A friend of mine, a park ranger, invited me to join them in a bit of track marking for a new walking track. Okay, I say. The track, to be known as Messmate Track, will link a couple of popular spots in a popular park, a walking track alternative to slogging down a dirt road. So we meet in the morning and leave one vehicle in the camping area and drive to the top of the hill for the start of the walk.  
At 3 to 4 km in length, you’d be thinking about an hour’s walk. But … there is no track. We have rolls of pink tape to tie to trees and things and away we go. The route has been walked before and pink tape shows the way – usually. There is the occasional “Which way do we go now?” and we mark the path to make it a bit more obvious.
Can you see the pink tapes?
The park has a history of forestry and there are various snig tracks – tracks used to drag felled trees to where they can be transported to the mill. We start off along one of these old snig tracks, but that soon comes to an end. Before us are masses of young eucalypts and wattles that have sprung up after a fire went through the area in 2009. (It was one hell of a fire, the worst in history; Google “Black Saturday” if you want to know more.) Straight after the fire the area was scorched earth – no shrubs or grasses, just burnt trees – and we climb over many blackened trunks during the walk. What is amazing is how the bush has sprung back. Seed in the ground and buds under the bark of the surviving trees left standing have made the area green again. The standing trees are furry green and the ground is thick with saplings. The vegetation is thicker after the fire than it was before. Over time as the saplings become trees many will be crowded out and the forest will open up.

The path in front of us!
As well as eucalypts and wattles springing up there has been much regrowth of wire grass, which should be renamed “cut through your skin grass”, and bracken, which should be renamed “cut through your skin bracken”.  Pushing through it made me wish I had brought my machette. (When the track is built these nasties will be conventiently off to the side and hopefully not a problem.) these plants are often first after a fire, when the sun can get down to ground level. As the tree canopy develops overhead, less light gets through and the grasses are replaced by other plants.
Lost, back-tracking, looking for faded pink tape and adding new bright pink tape, sweating, stinging from the vegetation tearing at my arms, tripping over logs hidden under the grass, hoping sticks aren’t snakes, pushing vegetation that thick it grabs you around the waist and stops you going anywhere, unknown bits of flora that grab your ankles and trip you up. I was having fun. 
We slowly made our way across the hiislide until eventually the track breaks out onto another old snig track from the area’s logging days. We are getting near the end. The snig track makes for easier walking and leads to a four wheel drive track that we follow back to the camping area and the vehicle. 
We had walked about three kilometres in about three hours. 
A lot of work is required  before the track is open, which is meant to be sometime in 2012. Trees damaged by the fire will continue to fall for a long time yet. The hill it wanders around is steep and work needs to be done to make sure the track drains properly and doesn’t wash away.
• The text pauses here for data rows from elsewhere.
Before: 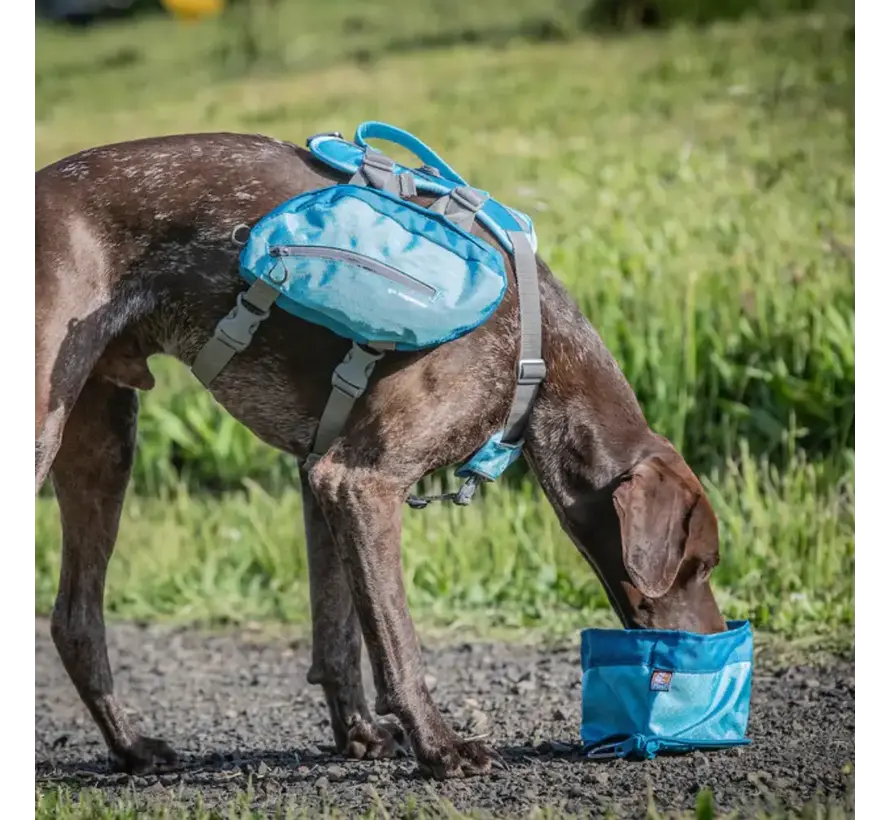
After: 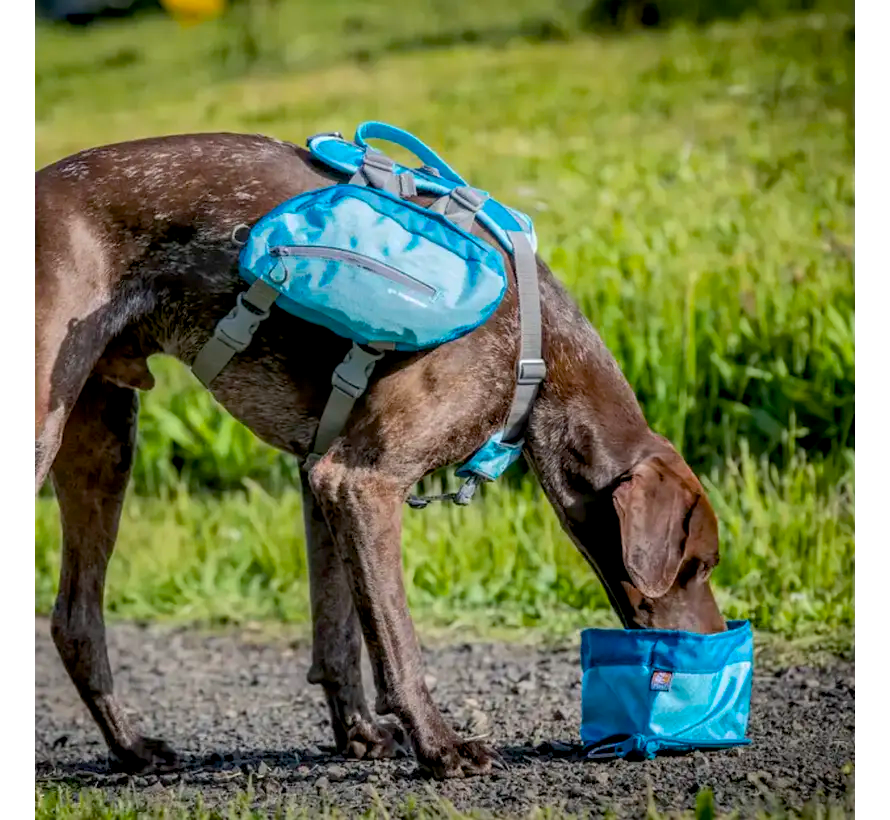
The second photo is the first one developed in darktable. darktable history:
color balance rgb: perceptual saturation grading › global saturation 30%, global vibrance 20%
exposure: black level correction 0.012, compensate highlight preservation false
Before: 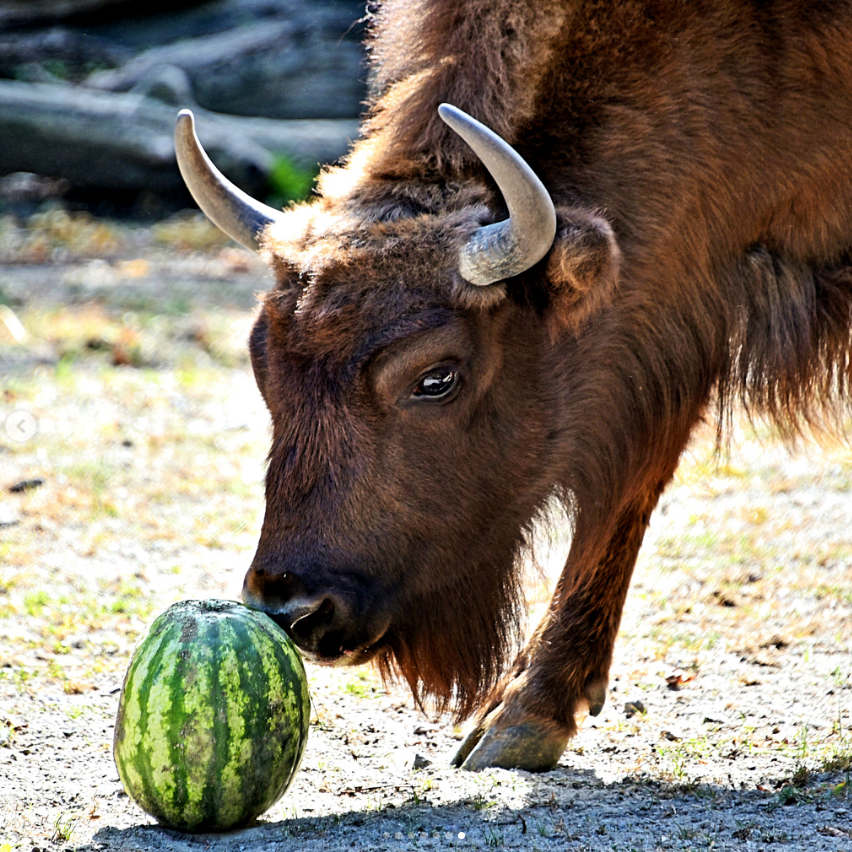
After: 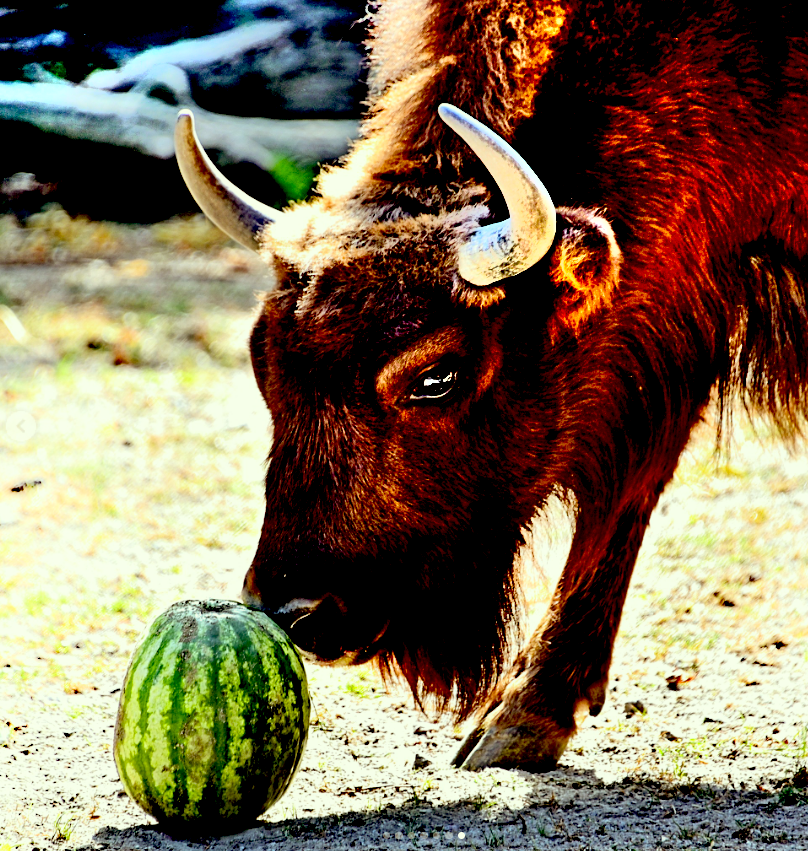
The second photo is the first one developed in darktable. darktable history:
crop and rotate: left 0%, right 5.141%
exposure: black level correction 0.054, exposure -0.034 EV, compensate exposure bias true, compensate highlight preservation false
shadows and highlights: highlights 72.67, soften with gaussian
color correction: highlights a* -6.19, highlights b* 9.48, shadows a* 10.22, shadows b* 23.34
The walk will be repeated many times with chainsaws and other tools to make a clear path. The final walk will have great views down the valley and through the forest to the sandstone cliffs of The Sugarloaf.  You will also be able to see how forest recovers after fire. And it will save a bash along a road waving to people in vehicles to slow down and make less dust and smiling politely when they just politely wave back. 

Mt Sugarloaf seen through the furry green trees
Hundreds of feet will march over this track every year keeping it clear. And it will be about an hour’s walk – not three. Can’t wait. Or maybe I can, at least until the cuts on my arms heal.

Comments

  1. Hey Ian, by reading this it looks like that infernal walk on Cerberus Road in the Cathedrals might be on the way out? I hope that's the case!

    ReplyDelete
  2. You'd be right. Messmate track will connecting Sugarloaf to Cooks Mill.